Metamath Proof Explorer

Theorem subeqrev

Description: Reverse the order of subtraction in an equality. (Contributed by Scott Fenton, 8-Jul-2013)

Ref Expression
Assertion subeqrev 
|- ( ( ( A e. CC /\ B e. CC ) /\ ( C e. CC /\ D e. CC ) ) -> ( ( A - B ) = ( C - D ) <-> ( B - A ) = ( D - C ) ) )

Proof

Step Hyp Ref Expression
1 subcl 
 |-  ( ( A e.

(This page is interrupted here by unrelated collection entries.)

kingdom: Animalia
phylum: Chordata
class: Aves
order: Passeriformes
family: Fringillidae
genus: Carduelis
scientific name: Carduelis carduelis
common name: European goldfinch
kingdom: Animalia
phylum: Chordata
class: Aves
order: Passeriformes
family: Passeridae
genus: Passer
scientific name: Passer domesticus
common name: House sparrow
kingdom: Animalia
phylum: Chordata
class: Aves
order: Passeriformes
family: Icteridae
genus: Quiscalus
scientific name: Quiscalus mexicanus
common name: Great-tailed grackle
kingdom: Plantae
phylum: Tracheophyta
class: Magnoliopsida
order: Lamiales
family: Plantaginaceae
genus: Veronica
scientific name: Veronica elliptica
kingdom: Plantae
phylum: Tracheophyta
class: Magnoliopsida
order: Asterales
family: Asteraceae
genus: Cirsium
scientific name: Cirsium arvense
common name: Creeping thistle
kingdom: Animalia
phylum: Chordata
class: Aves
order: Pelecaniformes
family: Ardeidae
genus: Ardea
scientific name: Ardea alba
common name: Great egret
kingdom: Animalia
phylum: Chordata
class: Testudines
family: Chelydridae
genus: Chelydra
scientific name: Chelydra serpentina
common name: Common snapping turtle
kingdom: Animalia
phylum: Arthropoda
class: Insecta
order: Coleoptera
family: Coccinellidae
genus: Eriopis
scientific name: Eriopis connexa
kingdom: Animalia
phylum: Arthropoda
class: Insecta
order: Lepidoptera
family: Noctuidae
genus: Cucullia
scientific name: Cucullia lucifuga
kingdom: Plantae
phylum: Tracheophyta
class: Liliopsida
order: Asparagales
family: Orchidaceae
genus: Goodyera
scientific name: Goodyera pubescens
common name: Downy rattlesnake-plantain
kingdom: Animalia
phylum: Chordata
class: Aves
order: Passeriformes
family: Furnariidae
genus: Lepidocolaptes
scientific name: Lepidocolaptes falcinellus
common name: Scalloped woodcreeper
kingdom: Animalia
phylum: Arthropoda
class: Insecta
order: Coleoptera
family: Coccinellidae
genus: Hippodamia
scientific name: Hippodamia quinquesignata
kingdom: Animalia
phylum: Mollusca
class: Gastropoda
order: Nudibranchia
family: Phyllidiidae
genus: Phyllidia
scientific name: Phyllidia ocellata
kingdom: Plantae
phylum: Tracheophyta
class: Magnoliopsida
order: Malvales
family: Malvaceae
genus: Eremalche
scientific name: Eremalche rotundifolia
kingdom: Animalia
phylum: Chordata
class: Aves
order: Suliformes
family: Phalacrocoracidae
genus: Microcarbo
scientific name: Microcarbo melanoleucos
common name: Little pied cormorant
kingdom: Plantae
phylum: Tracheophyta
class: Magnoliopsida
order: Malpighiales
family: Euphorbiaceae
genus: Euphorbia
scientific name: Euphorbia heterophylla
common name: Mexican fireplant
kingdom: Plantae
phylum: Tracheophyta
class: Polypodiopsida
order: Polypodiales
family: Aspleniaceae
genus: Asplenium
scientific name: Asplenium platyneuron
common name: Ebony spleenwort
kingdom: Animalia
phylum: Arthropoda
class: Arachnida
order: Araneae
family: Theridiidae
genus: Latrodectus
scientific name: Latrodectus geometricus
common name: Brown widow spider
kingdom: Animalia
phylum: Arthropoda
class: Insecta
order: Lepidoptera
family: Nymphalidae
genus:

CC /\ B e. CC ) -> ( A - B ) e. CC )
2 subcl 
 |-  ( ( C e. CC /\ D e. CC ) -> ( C - D ) e. CC )
3 neg11 
 |-  ( ( ( A - B ) e. CC /\ ( C - D ) e. CC ) -> ( -u ( A - B ) = -u ( C - D ) <-> ( A - B ) = ( C - D ) ) )
4 1 2 3 syl2an 
 |-  ( ( ( A e. CC /\ B e. CC ) /\ ( C e. CC /\ D e. CC ) ) -> ( -u ( A - B ) = -u ( C - D ) <-> ( A - B ) = ( C - D ) ) )
5 negsubdi2 
 |-  ( ( A e. CC /\ B e. CC ) -> -u ( A - B ) = ( B - A ) )
6 negsubdi2 
 |-  ( ( C e. CC /\ D e. CC ) -> -u ( C - D ) = ( D - C ) )
7 5 6 eqeqan12d 
 |-  ( ( ( A e. CC /\ B e. CC ) /\ ( C e. CC /\ D e. CC ) ) -> ( -u ( A - B ) = -u ( C - D ) <-> ( B - A ) = ( D - C ) ) )
8 4 7 bitr3d 
 |-  ( ( ( A e. CC /\ B e. CC ) /\ ( C e. CC /\ D e. CC ) ) -> ( ( A - B ) = ( C - D ) <-> ( B - A ) = ( D - C ) ) )